GOAL OF THE EXERCISE: Reproduce every line of the items below verbatim, omitting the pictures from your output.

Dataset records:
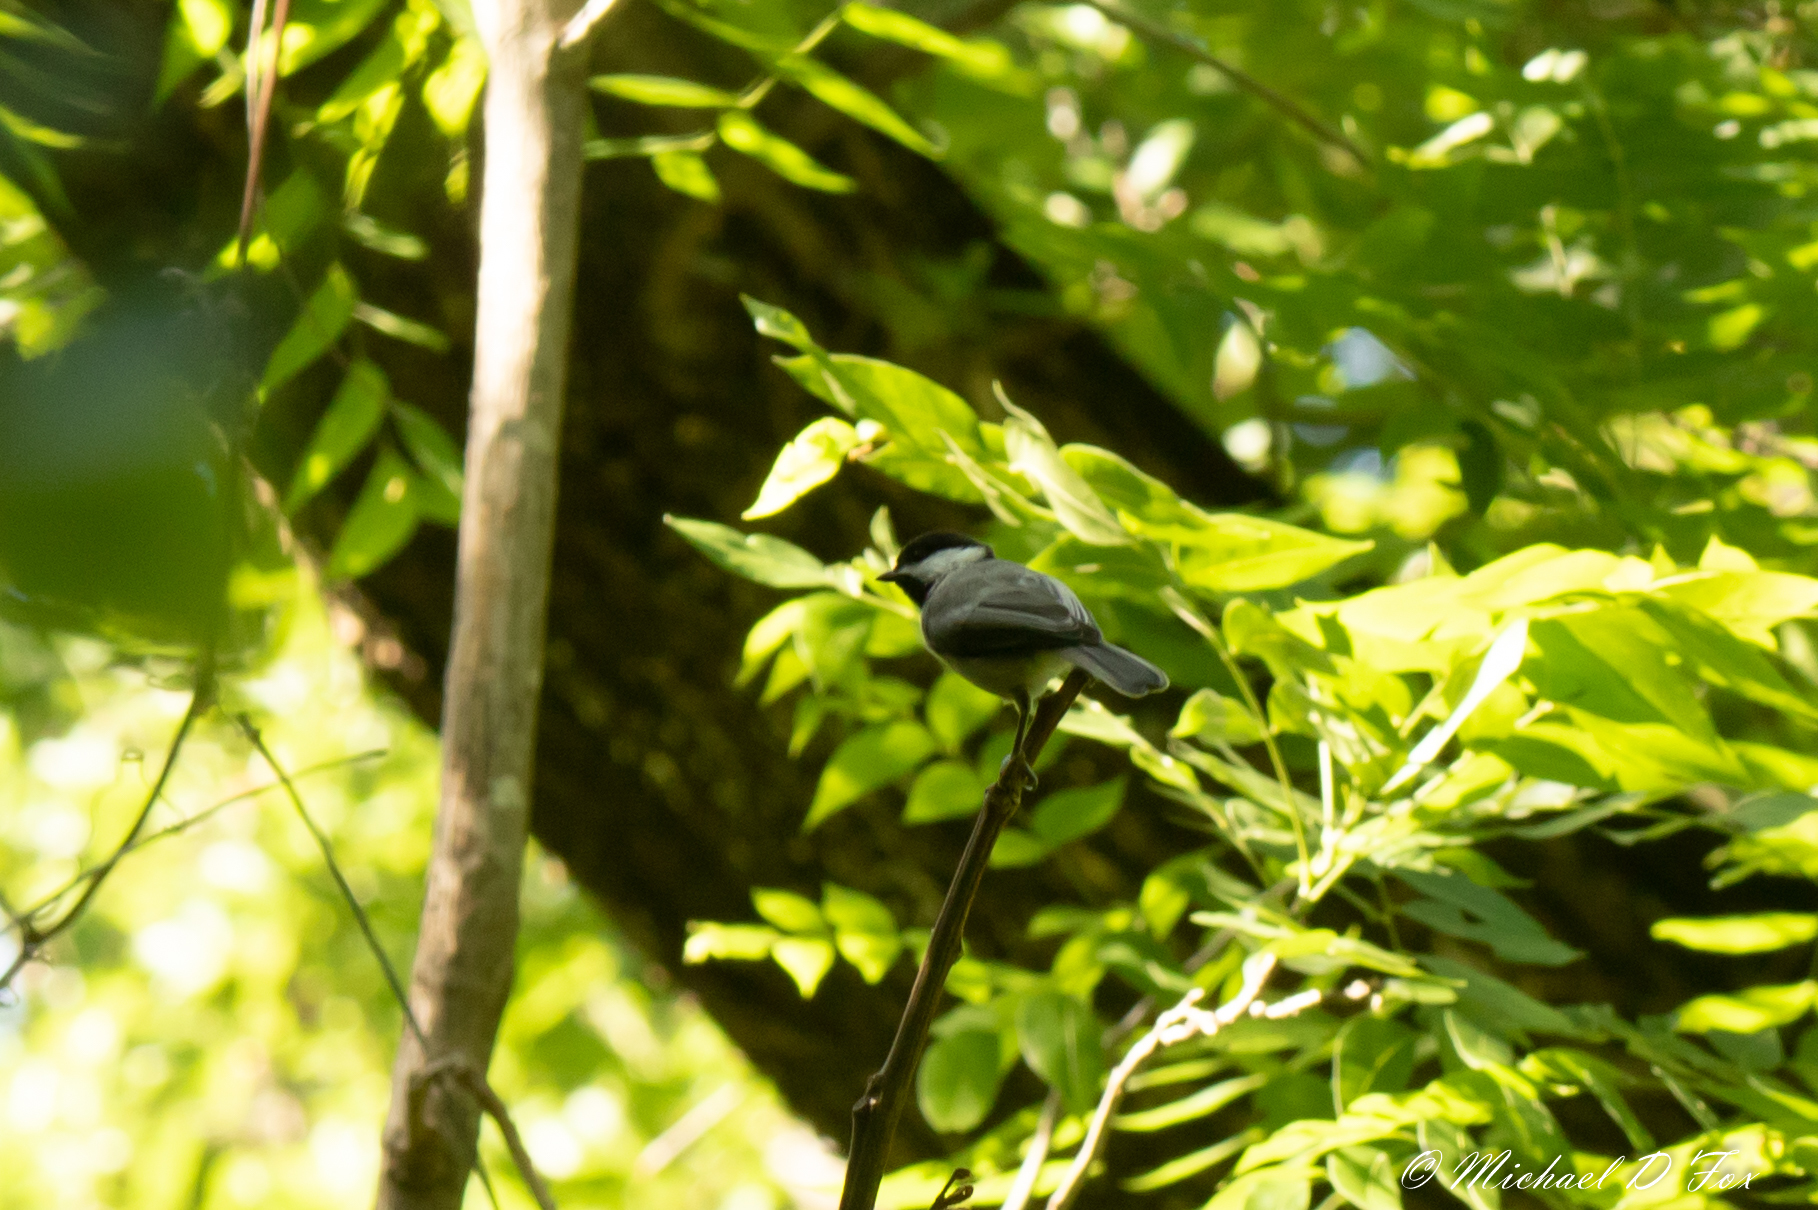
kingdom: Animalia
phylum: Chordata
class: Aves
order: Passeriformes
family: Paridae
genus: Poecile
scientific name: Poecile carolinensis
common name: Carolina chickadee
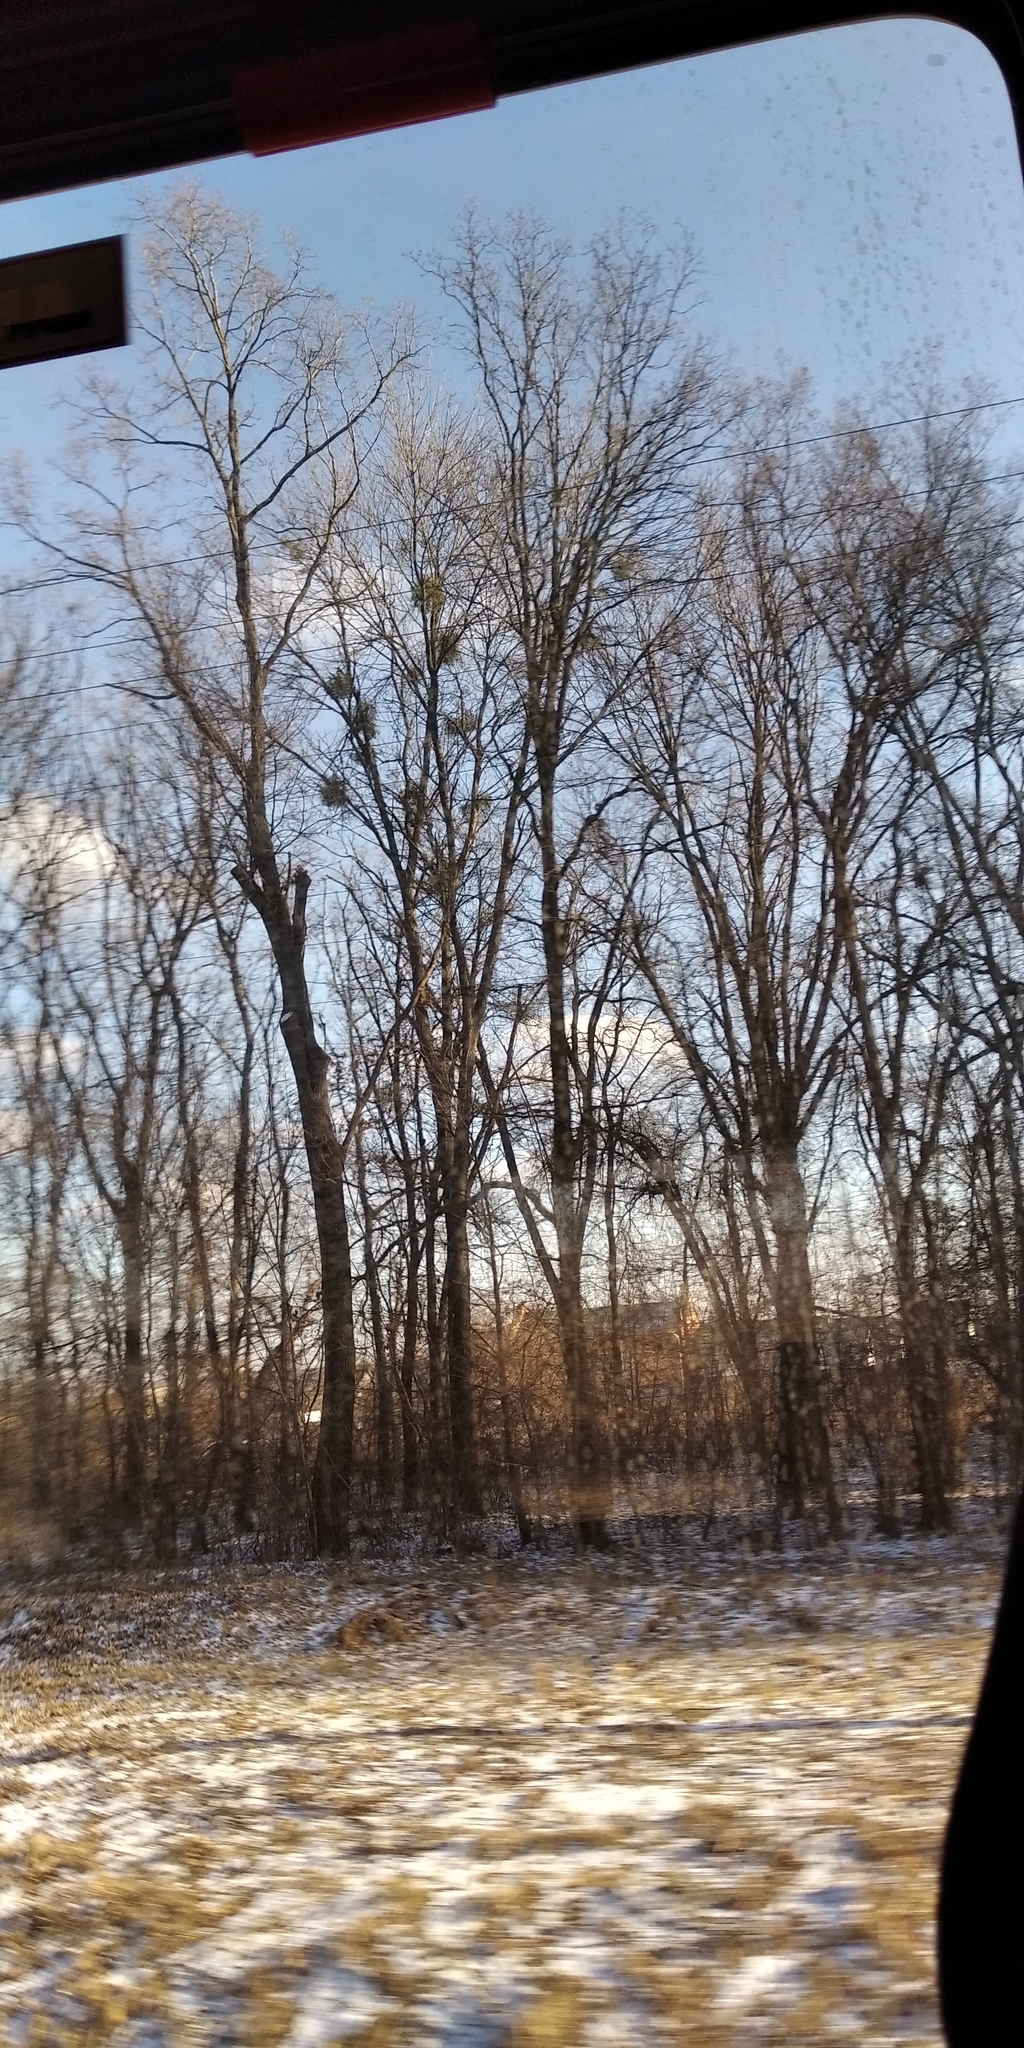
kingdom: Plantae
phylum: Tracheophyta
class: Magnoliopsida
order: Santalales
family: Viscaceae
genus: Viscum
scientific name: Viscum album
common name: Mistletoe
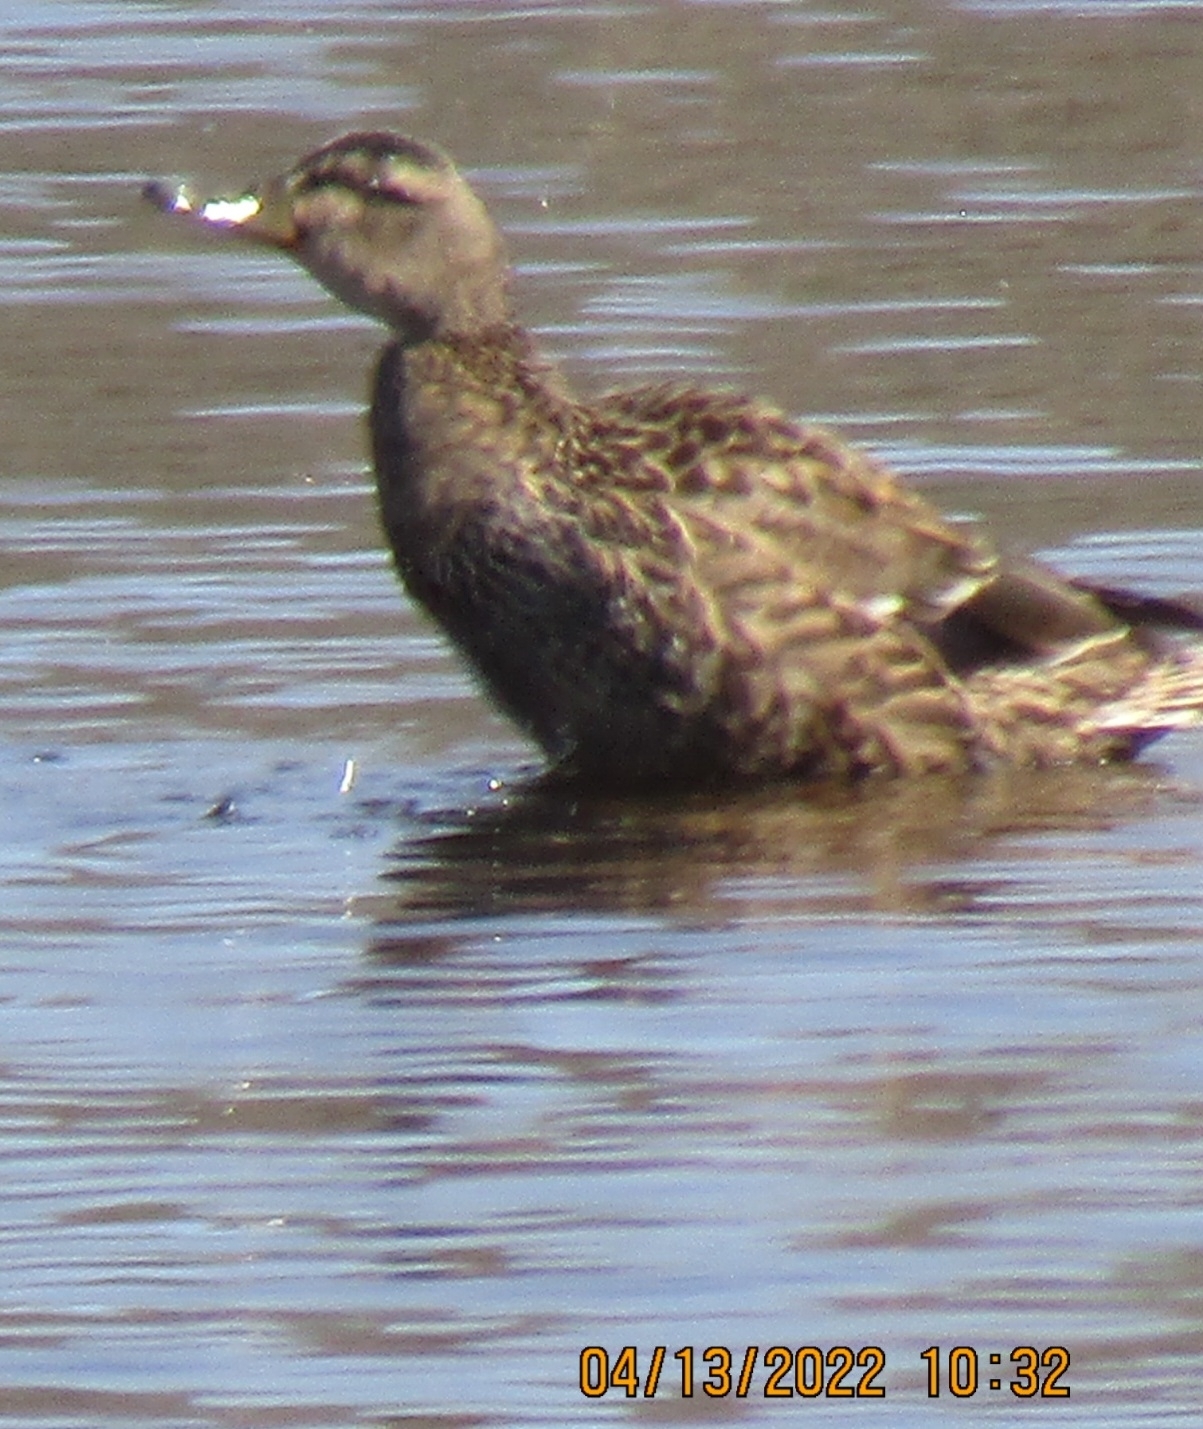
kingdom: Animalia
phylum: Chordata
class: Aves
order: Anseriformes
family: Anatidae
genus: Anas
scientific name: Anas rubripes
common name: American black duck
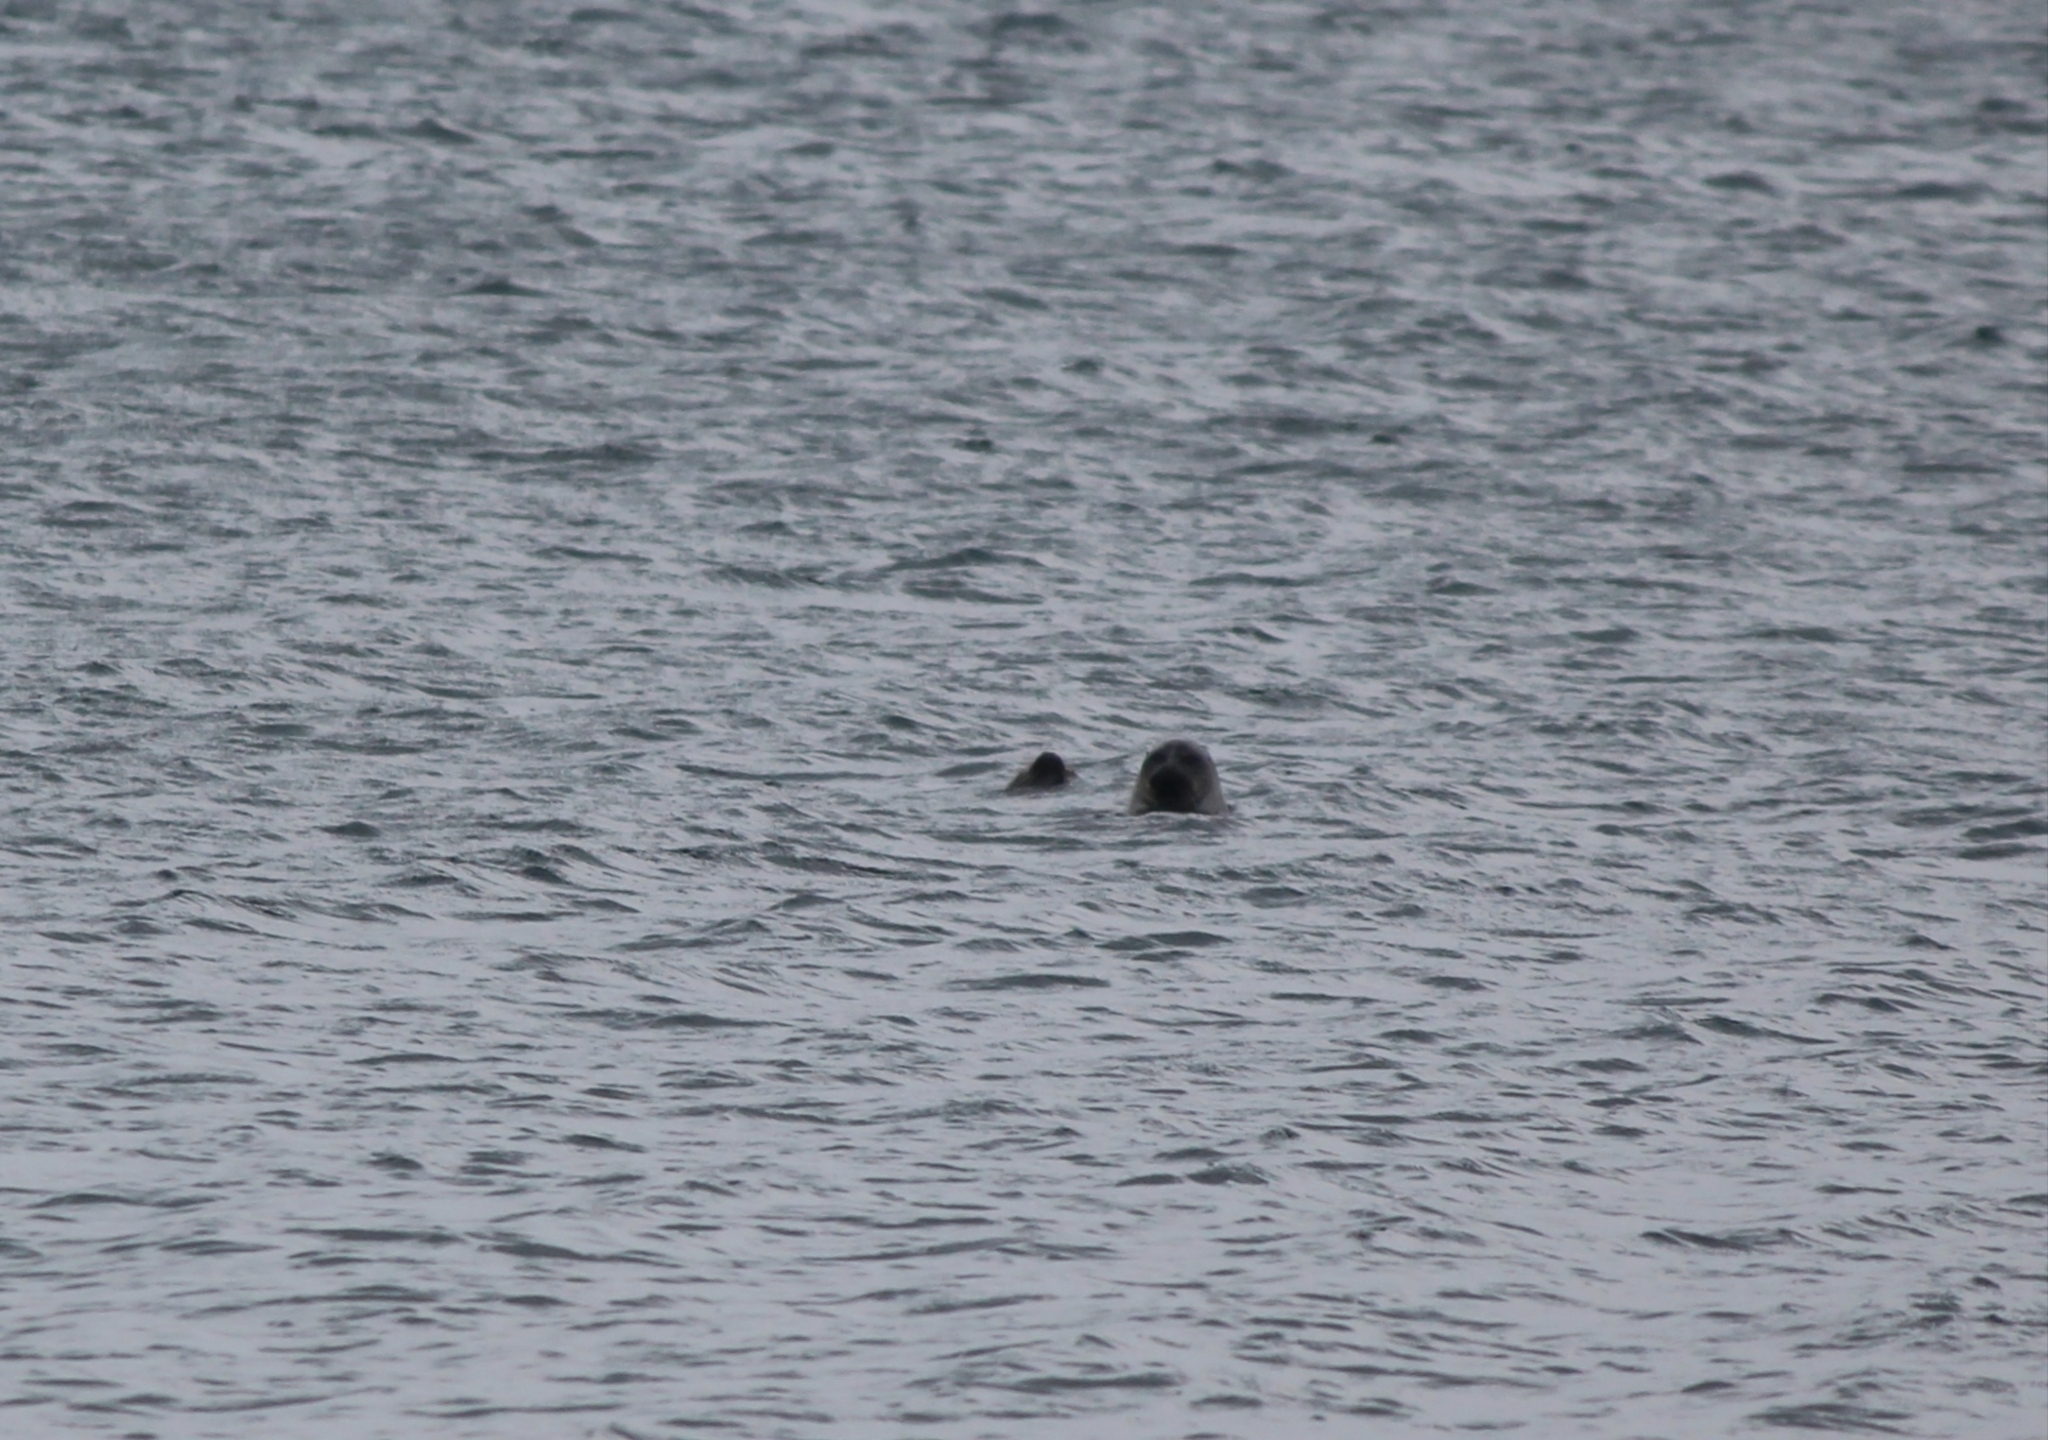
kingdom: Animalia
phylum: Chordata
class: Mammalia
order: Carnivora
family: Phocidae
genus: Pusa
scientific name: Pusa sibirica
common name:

WRITTEN REPLY:
kingdom: Animalia
phylum: Chordata
class: Aves
order: Passeriformes
family: Paridae
genus: Poecile
scientific name: Poecile carolinensis
common name: Carolina chickadee
kingdom: Plantae
phylum: Tracheophyta
class: Magnoliopsida
order: Santalales
family: Viscaceae
genus: Viscum
scientific name: Viscum album
common name: Mistletoe
kingdom: Animalia
phylum: Chordata
class: Aves
order: Anseriformes
family: Anatidae
genus: Anas
scientific name: Anas rubripes
common name: American black duck
kingdom: Animalia
phylum: Chordata
class: Mammalia
order: Carnivora
family: Phocidae
genus: Pusa
scientific name: Pusa sibirica
common name:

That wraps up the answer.